▶ _About this task_
Restate word for word the line with "della Consulta è legata all’unica norma" and the rest of the listing after it, ending at the final line, and include nothing else.

▶ _Records shown_
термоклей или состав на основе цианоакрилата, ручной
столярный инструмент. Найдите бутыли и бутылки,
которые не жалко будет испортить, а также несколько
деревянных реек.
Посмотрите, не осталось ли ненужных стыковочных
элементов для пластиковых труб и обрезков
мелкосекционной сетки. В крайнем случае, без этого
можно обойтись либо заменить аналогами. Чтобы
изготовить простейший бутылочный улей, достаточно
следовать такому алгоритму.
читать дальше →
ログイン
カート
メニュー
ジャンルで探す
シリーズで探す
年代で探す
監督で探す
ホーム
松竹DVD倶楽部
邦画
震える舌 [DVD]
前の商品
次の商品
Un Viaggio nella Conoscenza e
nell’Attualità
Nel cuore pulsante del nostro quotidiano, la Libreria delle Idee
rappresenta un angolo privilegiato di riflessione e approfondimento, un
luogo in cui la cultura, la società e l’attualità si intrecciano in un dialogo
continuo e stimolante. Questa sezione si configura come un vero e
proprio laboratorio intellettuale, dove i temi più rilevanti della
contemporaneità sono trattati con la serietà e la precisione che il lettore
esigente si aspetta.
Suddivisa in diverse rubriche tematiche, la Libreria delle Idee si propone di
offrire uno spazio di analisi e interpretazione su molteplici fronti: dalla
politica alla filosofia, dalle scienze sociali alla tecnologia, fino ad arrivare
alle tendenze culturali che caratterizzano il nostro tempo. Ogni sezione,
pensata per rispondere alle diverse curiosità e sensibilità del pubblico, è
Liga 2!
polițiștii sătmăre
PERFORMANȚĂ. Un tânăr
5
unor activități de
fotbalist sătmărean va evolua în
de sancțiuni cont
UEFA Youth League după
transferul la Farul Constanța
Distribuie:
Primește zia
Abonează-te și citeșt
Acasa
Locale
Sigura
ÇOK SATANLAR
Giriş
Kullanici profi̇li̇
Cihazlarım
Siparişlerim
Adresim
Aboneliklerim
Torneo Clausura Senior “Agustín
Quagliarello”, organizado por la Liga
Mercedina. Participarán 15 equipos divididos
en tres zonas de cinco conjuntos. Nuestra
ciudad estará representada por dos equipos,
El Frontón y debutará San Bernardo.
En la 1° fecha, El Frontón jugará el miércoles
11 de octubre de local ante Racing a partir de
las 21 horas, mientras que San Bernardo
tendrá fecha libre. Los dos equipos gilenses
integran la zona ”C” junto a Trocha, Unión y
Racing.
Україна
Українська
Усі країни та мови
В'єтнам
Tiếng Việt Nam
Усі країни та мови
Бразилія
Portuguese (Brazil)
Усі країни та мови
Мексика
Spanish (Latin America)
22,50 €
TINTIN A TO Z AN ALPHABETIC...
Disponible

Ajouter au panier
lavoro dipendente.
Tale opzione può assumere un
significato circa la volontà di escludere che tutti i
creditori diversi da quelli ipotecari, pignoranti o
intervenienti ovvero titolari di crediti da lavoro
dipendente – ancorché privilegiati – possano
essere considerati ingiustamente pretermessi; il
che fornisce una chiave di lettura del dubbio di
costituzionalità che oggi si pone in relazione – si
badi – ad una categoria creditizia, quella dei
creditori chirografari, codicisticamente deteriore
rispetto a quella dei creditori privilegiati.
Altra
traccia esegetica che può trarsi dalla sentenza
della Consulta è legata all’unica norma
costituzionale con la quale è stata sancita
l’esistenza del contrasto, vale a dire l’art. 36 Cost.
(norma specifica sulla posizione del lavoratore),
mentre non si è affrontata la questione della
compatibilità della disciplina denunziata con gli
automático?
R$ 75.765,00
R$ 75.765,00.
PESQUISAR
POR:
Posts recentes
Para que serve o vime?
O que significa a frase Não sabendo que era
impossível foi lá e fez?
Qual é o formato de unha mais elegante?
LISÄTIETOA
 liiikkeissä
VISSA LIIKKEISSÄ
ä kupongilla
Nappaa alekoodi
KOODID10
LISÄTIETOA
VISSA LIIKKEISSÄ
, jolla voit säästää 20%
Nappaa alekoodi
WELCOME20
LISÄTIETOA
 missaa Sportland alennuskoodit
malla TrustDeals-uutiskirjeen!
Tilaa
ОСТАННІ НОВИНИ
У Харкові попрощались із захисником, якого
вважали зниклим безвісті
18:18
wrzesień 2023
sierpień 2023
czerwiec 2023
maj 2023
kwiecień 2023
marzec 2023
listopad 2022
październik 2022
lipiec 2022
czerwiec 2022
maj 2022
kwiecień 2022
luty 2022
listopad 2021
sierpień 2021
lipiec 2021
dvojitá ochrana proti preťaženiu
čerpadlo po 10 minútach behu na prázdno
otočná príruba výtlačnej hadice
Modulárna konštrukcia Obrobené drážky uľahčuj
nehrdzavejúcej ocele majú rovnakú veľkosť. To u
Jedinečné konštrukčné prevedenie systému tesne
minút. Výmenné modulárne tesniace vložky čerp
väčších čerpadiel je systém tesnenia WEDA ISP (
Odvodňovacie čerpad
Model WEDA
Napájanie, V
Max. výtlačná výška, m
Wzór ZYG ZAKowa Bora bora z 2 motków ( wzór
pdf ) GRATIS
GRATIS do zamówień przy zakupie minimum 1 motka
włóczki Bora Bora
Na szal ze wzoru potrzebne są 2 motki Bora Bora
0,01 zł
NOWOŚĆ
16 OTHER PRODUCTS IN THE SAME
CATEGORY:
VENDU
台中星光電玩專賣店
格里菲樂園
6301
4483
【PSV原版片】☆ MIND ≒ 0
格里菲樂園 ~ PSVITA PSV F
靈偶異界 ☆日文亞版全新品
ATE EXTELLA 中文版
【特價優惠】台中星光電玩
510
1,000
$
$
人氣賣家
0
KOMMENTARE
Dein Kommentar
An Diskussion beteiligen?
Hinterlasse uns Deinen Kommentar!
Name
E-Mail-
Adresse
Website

▶ _Problem solution_
della Consulta è legata all’unica norma
costituzionale con la quale è stata sancita
l’esistenza del contrasto, vale a dire l’art. 36 Cost.
(norma specifica sulla posizione del lavoratore),
mentre non si è affrontata la questione della
compatibilità della disciplina denunziata con gli
automático?
R$ 75.765,00
R$ 75.765,00.
PESQUISAR
POR:
Posts recentes
Para que serve o vime?
O que significa a frase Não sabendo que era
impossível foi lá e fez?
Qual é o formato de unha mais elegante?
LISÄTIETOA
 liiikkeissä
VISSA LIIKKEISSÄ
ä kupongilla
Nappaa alekoodi
KOODID10
LISÄTIETOA
VISSA LIIKKEISSÄ
, jolla voit säästää 20%
Nappaa alekoodi
WELCOME20
LISÄTIETOA
 missaa Sportland alennuskoodit
malla TrustDeals-uutiskirjeen!
Tilaa
ОСТАННІ НОВИНИ
У Харкові попрощались із захисником, якого
вважали зниклим безвісті
18:18
wrzesień 2023
sierpień 2023
czerwiec 2023
maj 2023
kwiecień 2023
marzec 2023
listopad 2022
październik 2022
lipiec 2022
czerwiec 2022
maj 2022
kwiecień 2022
luty 2022
listopad 2021
sierpień 2021
lipiec 2021
dvojitá ochrana proti preťaženiu
čerpadlo po 10 minútach behu na prázdno
otočná príruba výtlačnej hadice
Modulárna konštrukcia Obrobené drážky uľahčuj
nehrdzavejúcej ocele majú rovnakú veľkosť. To u
Jedinečné konštrukčné prevedenie systému tesne
minút. Výmenné modulárne tesniace vložky čerp
väčších čerpadiel je systém tesnenia WEDA ISP (
Odvodňovacie čerpad
Model WEDA
Napájanie, V
Max. výtlačná výška, m
Wzór ZYG ZAKowa Bora bora z 2 motków ( wzór
pdf ) GRATIS
GRATIS do zamówień przy zakupie minimum 1 motka
włóczki Bora Bora
Na szal ze wzoru potrzebne są 2 motki Bora Bora
0,01 zł
NOWOŚĆ
16 OTHER PRODUCTS IN THE SAME
CATEGORY:
VENDU
台中星光電玩專賣店
格里菲樂園
6301
4483
【PSV原版片】☆ MIND ≒ 0
格里菲樂園 ~ PSVITA PSV F
靈偶異界 ☆日文亞版全新品
ATE EXTELLA 中文版
【特價優惠】台中星光電玩
510
1,000
$
$
人氣賣家
0
KOMMENTARE
Dein Kommentar
An Diskussion beteiligen?
Hinterlasse uns Deinen Kommentar!
Name
E-Mail-
Adresse
Website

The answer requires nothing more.